╭─ The records
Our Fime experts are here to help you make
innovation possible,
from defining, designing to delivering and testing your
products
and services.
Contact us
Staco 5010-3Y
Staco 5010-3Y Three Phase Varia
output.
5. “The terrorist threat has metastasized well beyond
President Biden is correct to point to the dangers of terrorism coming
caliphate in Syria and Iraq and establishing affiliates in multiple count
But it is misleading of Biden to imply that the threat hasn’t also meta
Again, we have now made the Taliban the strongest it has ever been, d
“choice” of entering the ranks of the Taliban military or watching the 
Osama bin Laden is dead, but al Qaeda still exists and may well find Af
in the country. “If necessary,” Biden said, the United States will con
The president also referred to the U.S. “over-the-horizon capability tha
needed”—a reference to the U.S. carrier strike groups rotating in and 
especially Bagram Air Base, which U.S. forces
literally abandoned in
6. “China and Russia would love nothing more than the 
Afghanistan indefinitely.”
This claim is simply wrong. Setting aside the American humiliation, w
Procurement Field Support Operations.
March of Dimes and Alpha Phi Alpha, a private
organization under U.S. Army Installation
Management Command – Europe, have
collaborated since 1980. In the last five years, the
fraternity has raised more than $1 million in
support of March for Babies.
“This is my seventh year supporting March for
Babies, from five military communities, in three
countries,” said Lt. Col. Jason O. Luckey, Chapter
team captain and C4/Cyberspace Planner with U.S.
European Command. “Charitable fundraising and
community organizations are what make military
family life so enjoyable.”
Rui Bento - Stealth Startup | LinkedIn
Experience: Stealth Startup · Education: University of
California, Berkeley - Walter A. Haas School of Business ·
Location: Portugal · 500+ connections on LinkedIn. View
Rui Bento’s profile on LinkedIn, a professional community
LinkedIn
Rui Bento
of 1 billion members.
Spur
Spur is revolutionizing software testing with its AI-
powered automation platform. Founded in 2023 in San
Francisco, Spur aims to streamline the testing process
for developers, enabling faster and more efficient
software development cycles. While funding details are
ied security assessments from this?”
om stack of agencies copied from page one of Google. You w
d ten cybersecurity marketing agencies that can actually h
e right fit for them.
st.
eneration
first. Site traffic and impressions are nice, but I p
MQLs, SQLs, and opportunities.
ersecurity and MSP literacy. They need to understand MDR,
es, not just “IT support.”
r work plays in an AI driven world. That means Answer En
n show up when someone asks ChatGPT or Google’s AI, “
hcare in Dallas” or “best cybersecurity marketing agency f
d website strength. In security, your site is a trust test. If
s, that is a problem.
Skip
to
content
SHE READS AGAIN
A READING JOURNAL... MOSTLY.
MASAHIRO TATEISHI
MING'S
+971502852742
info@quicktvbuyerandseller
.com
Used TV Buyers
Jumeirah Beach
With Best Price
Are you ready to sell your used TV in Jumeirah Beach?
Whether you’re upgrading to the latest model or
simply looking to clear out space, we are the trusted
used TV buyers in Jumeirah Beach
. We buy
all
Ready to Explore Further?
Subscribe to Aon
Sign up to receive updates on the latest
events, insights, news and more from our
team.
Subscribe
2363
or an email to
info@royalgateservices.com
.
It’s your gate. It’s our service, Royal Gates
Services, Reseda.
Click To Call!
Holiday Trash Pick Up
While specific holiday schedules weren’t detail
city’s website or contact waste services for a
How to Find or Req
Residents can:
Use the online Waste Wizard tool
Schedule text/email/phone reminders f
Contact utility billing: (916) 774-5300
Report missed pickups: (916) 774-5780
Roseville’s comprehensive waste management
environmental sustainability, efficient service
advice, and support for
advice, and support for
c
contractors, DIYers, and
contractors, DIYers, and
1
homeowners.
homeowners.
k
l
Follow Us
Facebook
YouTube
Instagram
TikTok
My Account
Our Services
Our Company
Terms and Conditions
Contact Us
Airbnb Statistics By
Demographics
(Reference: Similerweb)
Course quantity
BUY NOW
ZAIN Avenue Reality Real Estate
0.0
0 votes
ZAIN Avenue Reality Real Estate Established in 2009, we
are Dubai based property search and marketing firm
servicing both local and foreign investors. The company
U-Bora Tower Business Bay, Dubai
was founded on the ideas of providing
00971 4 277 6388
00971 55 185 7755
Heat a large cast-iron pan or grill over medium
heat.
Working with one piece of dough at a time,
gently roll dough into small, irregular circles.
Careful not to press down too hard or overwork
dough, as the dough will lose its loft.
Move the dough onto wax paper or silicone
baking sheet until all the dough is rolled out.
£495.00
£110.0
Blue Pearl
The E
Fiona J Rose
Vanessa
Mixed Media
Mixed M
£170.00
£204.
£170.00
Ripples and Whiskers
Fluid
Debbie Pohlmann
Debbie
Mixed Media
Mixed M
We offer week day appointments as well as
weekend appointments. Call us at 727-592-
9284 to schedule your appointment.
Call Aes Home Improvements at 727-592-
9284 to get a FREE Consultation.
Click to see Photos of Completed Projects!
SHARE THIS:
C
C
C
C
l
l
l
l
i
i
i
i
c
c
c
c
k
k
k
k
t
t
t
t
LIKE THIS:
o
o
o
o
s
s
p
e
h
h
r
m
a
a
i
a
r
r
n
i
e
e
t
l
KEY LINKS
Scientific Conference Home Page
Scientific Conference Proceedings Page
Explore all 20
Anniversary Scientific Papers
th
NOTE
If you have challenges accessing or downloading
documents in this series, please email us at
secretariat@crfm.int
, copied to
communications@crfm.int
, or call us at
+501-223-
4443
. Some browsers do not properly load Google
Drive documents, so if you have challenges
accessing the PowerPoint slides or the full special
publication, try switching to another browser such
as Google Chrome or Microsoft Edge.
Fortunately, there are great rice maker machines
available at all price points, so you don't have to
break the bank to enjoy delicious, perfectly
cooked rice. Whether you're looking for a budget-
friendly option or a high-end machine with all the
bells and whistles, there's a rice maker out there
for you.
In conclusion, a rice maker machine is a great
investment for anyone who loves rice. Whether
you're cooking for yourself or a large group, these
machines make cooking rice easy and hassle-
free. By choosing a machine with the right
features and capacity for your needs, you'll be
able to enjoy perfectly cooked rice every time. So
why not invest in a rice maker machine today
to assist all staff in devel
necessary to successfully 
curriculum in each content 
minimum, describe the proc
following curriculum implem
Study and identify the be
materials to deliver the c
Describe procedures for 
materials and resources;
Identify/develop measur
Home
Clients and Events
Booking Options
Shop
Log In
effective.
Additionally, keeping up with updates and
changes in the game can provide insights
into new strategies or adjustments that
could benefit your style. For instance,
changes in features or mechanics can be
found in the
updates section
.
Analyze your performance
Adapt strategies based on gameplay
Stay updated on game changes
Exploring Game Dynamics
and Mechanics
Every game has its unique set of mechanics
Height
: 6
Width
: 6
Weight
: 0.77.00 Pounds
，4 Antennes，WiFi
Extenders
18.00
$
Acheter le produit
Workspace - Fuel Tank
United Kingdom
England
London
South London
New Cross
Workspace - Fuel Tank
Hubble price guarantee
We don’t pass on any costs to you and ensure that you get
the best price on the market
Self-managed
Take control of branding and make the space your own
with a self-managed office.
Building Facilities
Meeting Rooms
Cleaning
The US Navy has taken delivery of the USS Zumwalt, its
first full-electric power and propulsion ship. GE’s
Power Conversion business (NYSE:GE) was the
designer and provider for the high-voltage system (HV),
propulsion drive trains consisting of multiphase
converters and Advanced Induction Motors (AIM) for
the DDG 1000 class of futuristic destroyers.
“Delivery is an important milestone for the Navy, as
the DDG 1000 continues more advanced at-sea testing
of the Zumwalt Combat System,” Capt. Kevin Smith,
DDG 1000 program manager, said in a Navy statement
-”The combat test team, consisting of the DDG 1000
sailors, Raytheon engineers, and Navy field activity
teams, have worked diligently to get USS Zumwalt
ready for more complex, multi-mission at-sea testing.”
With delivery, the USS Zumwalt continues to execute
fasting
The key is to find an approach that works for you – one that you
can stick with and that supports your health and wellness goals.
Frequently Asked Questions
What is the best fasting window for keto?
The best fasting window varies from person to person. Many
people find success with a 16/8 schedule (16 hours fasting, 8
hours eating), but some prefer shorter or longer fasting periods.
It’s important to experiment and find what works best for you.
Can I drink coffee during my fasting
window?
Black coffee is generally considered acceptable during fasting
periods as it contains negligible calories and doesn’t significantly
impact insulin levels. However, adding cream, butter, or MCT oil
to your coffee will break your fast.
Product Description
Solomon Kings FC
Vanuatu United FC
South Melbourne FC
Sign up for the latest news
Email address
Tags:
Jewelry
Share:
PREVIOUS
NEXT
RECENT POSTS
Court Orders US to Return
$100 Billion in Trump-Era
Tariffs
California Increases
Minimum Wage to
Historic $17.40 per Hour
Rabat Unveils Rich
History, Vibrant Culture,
╰─
Request:
Would you retype the lines above from the one with "Again, we have" down to the one with "es, not just", word for word, both ends included and no other lines?

Response:
Again, we have now made the Taliban the strongest it has ever been, d
“choice” of entering the ranks of the Taliban military or watching the 
Osama bin Laden is dead, but al Qaeda still exists and may well find Af
in the country. “If necessary,” Biden said, the United States will con
The president also referred to the U.S. “over-the-horizon capability tha
needed”—a reference to the U.S. carrier strike groups rotating in and 
especially Bagram Air Base, which U.S. forces
literally abandoned in
6. “China and Russia would love nothing more than the 
Afghanistan indefinitely.”
This claim is simply wrong. Setting aside the American humiliation, w
Procurement Field Support Operations.
March of Dimes and Alpha Phi Alpha, a private
organization under U.S. Army Installation
Management Command – Europe, have
collaborated since 1980. In the last five years, the
fraternity has raised more than $1 million in
support of March for Babies.
“This is my seventh year supporting March for
Babies, from five military communities, in three
countries,” said Lt. Col. Jason O. Luckey, Chapter
team captain and C4/Cyberspace Planner with U.S.
European Command. “Charitable fundraising and
community organizations are what make military
family life so enjoyable.”
Rui Bento - Stealth Startup | LinkedIn
Experience: Stealth Startup · Education: University of
California, Berkeley - Walter A. Haas School of Business ·
Location: Portugal · 500+ connections on LinkedIn. View
Rui Bento’s profile on LinkedIn, a professional community
LinkedIn
Rui Bento
of 1 billion members.
Spur
Spur is revolutionizing software testing with its AI-
powered automation platform. Founded in 2023 in San
Francisco, Spur aims to streamline the testing process
for developers, enabling faster and more efficient
software development cycles. While funding details are
ied security assessments from this?”
om stack of agencies copied from page one of Google. You w
d ten cybersecurity marketing agencies that can actually h
e right fit for them.
st.
eneration
first. Site traffic and impressions are nice, but I p
MQLs, SQLs, and opportunities.
ersecurity and MSP literacy. They need to understand MDR,
es, not just “IT support.”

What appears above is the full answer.